(Work task): From the records below, transcribe only the lines running from the one with "Contractual risks consist" through the one with "Financial risks were". Keep both of those end lines.

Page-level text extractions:

>>>

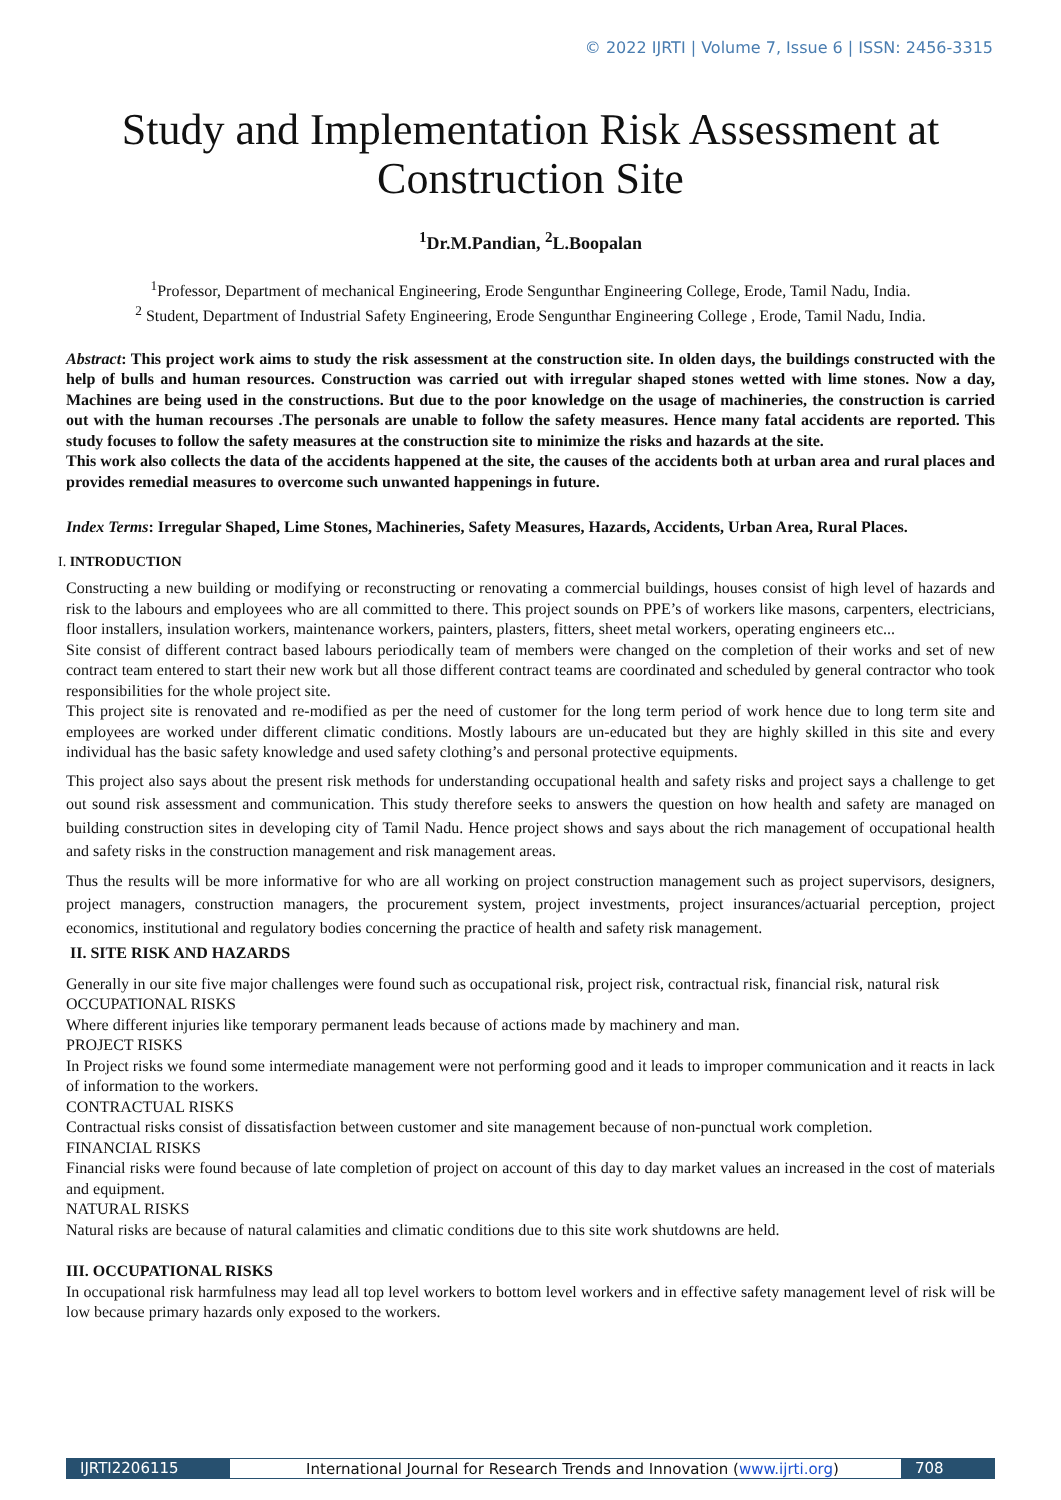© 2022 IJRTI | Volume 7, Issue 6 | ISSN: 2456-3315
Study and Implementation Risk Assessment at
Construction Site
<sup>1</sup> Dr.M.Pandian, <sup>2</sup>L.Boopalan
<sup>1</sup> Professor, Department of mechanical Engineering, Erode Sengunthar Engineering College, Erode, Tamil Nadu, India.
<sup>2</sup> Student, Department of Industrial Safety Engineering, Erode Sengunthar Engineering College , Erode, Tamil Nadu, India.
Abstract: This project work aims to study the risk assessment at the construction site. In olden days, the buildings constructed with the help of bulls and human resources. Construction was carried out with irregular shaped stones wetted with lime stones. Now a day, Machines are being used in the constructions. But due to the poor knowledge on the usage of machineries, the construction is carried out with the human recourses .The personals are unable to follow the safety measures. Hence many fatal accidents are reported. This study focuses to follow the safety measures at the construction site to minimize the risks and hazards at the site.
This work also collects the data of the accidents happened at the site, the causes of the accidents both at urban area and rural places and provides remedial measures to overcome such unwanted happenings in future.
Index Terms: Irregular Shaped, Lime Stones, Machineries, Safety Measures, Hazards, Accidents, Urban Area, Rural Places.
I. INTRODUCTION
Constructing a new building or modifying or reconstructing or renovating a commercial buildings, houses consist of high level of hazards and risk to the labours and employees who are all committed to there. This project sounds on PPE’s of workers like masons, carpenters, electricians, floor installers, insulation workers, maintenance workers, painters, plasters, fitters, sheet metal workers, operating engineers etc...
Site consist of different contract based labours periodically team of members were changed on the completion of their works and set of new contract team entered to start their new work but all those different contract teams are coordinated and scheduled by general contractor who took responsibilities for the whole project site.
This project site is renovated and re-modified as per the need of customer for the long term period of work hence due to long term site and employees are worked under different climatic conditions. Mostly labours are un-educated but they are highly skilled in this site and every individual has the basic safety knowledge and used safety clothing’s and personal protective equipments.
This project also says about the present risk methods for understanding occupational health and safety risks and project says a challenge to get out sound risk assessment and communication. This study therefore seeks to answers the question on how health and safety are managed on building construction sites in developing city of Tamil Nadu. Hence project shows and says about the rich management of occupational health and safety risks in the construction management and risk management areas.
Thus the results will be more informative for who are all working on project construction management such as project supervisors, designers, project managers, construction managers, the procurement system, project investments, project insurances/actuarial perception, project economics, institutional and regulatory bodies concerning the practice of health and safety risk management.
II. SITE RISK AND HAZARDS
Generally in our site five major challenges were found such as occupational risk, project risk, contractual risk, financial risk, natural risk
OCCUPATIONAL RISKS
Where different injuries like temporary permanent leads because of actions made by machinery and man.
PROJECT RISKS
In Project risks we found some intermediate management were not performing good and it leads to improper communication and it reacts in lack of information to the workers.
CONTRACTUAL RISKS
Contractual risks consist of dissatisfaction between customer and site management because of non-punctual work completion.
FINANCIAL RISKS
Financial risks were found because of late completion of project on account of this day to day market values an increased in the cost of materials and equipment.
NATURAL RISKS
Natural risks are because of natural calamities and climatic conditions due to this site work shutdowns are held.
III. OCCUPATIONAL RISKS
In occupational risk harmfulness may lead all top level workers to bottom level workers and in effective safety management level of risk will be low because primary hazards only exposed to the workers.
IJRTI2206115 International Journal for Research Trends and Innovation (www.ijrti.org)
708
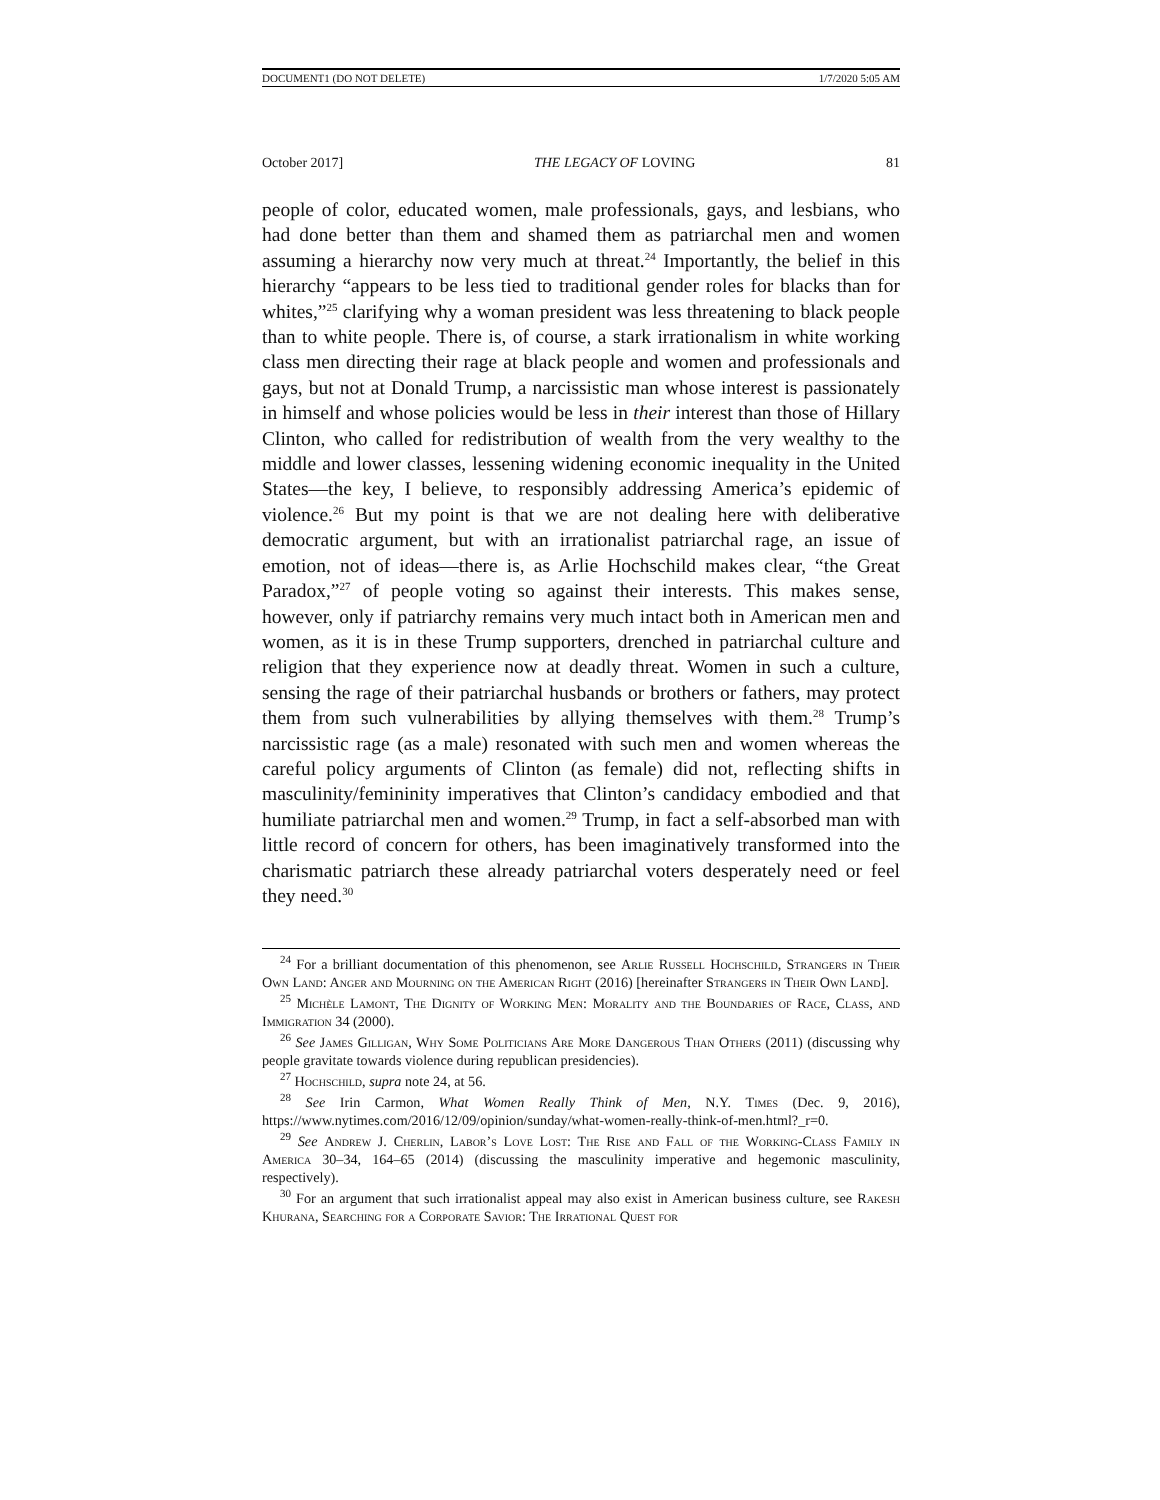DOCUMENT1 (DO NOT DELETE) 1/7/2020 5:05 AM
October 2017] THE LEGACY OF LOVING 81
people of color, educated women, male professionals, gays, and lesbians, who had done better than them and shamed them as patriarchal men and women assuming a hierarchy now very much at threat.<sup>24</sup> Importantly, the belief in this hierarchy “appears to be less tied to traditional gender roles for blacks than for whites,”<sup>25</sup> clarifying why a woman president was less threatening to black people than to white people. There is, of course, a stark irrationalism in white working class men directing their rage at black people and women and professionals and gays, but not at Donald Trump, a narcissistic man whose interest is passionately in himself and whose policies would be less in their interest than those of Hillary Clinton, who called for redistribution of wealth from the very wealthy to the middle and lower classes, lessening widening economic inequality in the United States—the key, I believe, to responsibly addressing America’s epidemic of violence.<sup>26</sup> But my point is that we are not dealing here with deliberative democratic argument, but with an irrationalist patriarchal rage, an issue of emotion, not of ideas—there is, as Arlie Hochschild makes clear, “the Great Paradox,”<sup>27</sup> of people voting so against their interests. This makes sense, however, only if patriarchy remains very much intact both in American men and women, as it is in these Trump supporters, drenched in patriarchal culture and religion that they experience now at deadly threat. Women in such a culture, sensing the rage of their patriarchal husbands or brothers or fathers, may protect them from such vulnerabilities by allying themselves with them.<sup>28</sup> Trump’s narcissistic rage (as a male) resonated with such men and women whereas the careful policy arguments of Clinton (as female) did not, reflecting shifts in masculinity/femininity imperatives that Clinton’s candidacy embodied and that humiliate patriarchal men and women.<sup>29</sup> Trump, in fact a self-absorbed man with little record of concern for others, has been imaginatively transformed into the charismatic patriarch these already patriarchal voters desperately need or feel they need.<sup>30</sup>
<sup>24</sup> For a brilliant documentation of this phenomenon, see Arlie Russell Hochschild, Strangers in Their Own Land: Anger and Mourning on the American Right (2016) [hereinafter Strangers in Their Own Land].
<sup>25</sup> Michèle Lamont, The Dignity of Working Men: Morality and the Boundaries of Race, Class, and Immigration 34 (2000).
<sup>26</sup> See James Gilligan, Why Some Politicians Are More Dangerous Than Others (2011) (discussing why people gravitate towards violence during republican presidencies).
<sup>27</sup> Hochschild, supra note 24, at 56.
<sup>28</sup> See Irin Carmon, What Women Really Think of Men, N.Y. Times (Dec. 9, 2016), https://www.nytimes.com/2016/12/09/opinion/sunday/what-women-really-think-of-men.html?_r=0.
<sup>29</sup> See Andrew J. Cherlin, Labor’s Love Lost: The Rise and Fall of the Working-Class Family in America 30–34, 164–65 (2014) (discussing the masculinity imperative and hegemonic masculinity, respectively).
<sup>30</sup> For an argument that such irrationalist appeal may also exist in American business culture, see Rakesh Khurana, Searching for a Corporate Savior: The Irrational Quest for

<<<

(Exercise solution):
Contractual risks consist of dissatisfaction between customer and site management because of non-punctual work completion.
FINANCIAL RISKS
Financial risks were found because of late completion of project on account of this day to day market values an increased in the cost of materials and equipment.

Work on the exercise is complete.